Exercise materials:
%%
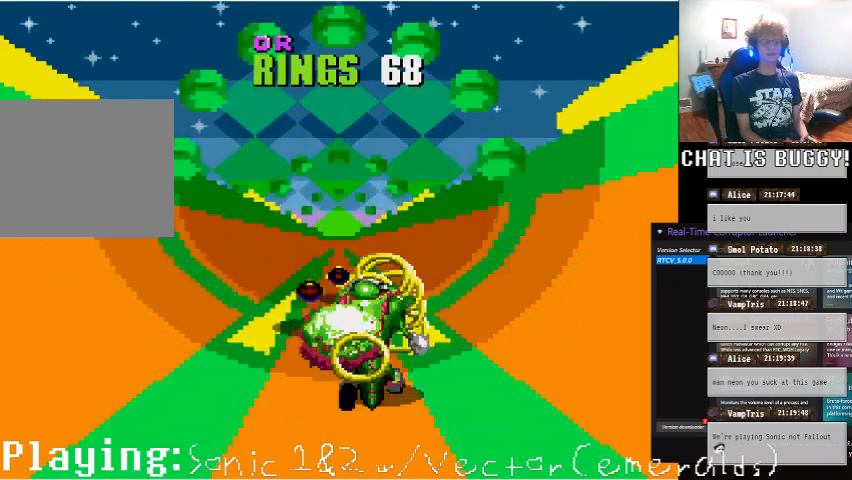
{"dt_ms": 500, "buttons": [], "left_stick": "center", "right_stick": "center", "events": []}
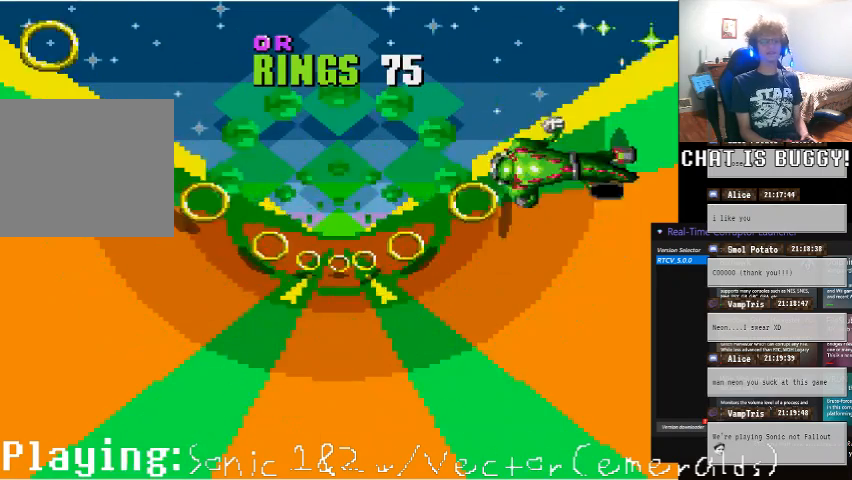
{"dt_ms": 500, "buttons": ["DPAD_LEFT"], "left_stick": "center", "right_stick": "center", "events": [[250, "DPAD_LEFT", "down"]]}
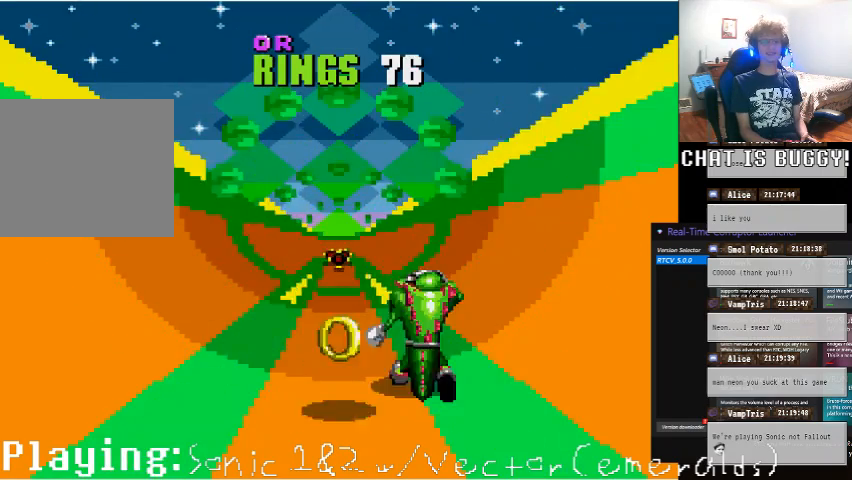
{"dt_ms": 500, "buttons": [], "left_stick": "center", "right_stick": "center", "events": [[200, "DPAD_LEFT", "up"]]}
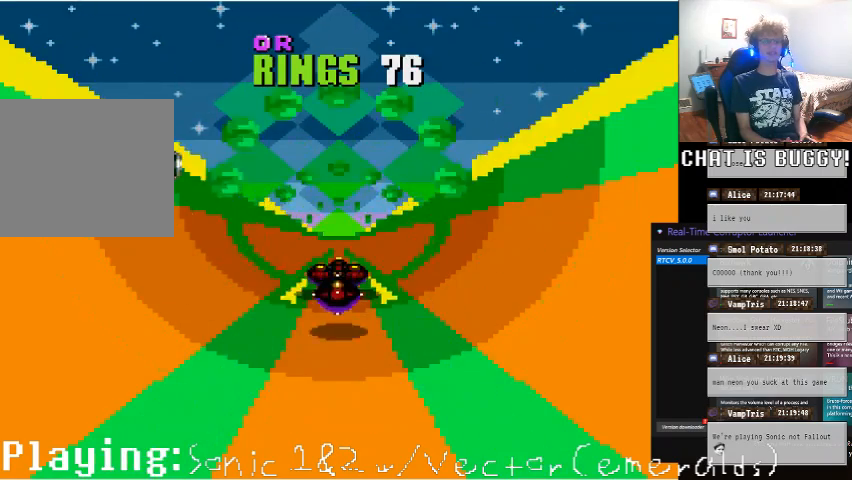
{"dt_ms": 500, "buttons": ["DPAD_RIGHT"], "left_stick": "center", "right_stick": "center", "events": [[400, "DPAD_RIGHT", "down"]]}
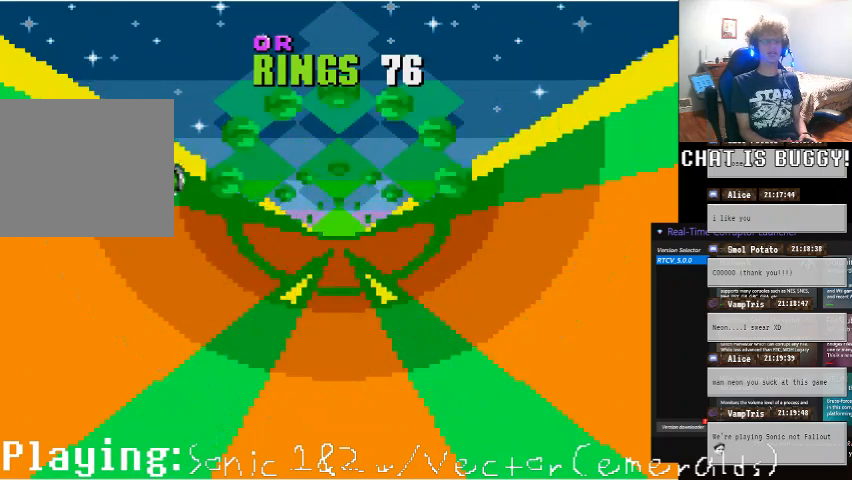
{"dt_ms": 500, "buttons": [], "left_stick": "center", "right_stick": "center", "events": [[150, "DPAD_RIGHT", "up"]]}
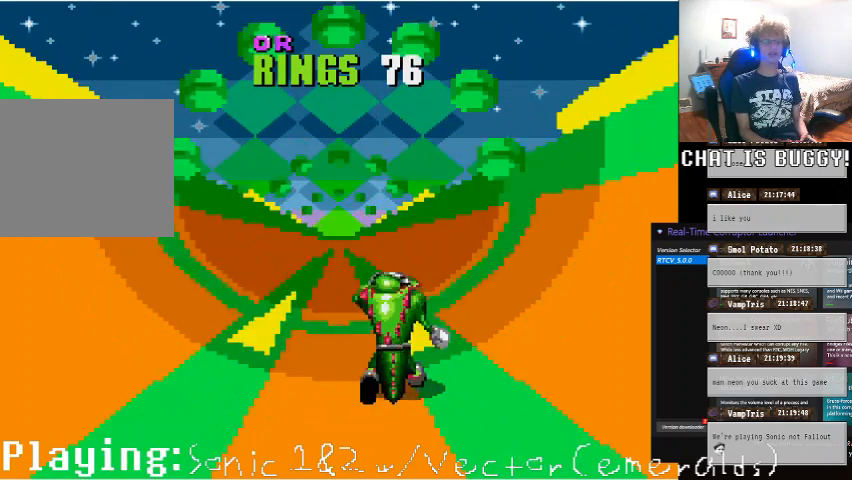
{"dt_ms": 500, "buttons": [], "left_stick": "center", "right_stick": "center", "events": [[150, "DPAD_LEFT", "down"], [300, "DPAD_LEFT", "up"]]}
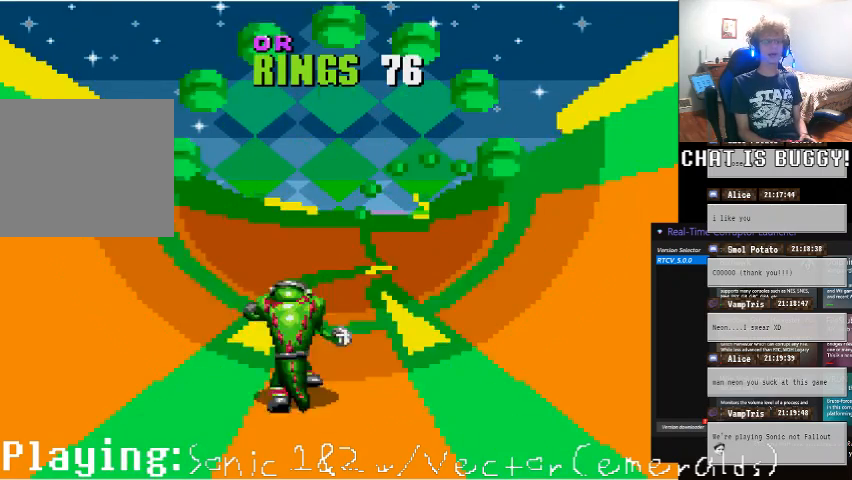
{"dt_ms": 500, "buttons": ["DPAD_LEFT"], "left_stick": "center", "right_stick": "center", "events": [[150, "DPAD_LEFT", "down"], [400, "DPAD_LEFT", "up"], [500, "DPAD_LEFT", "down"]]}
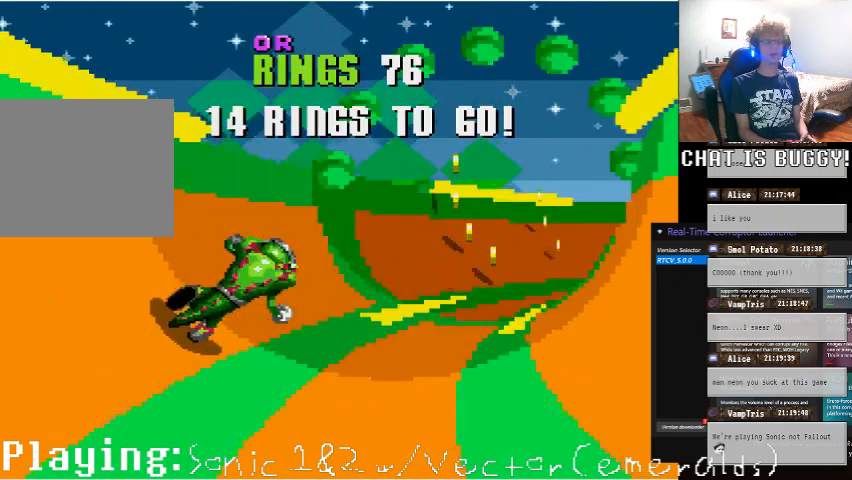
{"dt_ms": 500, "buttons": [], "left_stick": "center", "right_stick": "center", "events": [[150, "DPAD_LEFT", "up"]]}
%%
Task description:
Without the pictures, reproduce every entry exactly as written.

Expected answer:
{"dt_ms": 500, "buttons": [], "left_stick": "center", "right_stick": "center", "events": []}
{"dt_ms": 500, "buttons": ["DPAD_LEFT"], "left_stick": "center", "right_stick": "center", "events": [[250, "DPAD_LEFT", "down"]]}
{"dt_ms": 500, "buttons": [], "left_stick": "center", "right_stick": "center", "events": [[200, "DPAD_LEFT", "up"]]}
{"dt_ms": 500, "buttons": ["DPAD_RIGHT"], "left_stick": "center", "right_stick": "center", "events": [[400, "DPAD_RIGHT", "down"]]}
{"dt_ms": 500, "buttons": [], "left_stick": "center", "right_stick": "center", "events": [[150, "DPAD_RIGHT", "up"]]}
{"dt_ms": 500, "buttons": [], "left_stick": "center", "right_stick": "center", "events": [[150, "DPAD_LEFT", "down"], [300, "DPAD_LEFT", "up"]]}
{"dt_ms": 500, "buttons": ["DPAD_LEFT"], "left_stick": "center", "right_stick": "center", "events": [[150, "DPAD_LEFT", "down"], [400, "DPAD_LEFT", "up"], [500, "DPAD_LEFT", "down"]]}
{"dt_ms": 500, "buttons": [], "left_stick": "center", "right_stick": "center", "events": [[150, "DPAD_LEFT", "up"]]}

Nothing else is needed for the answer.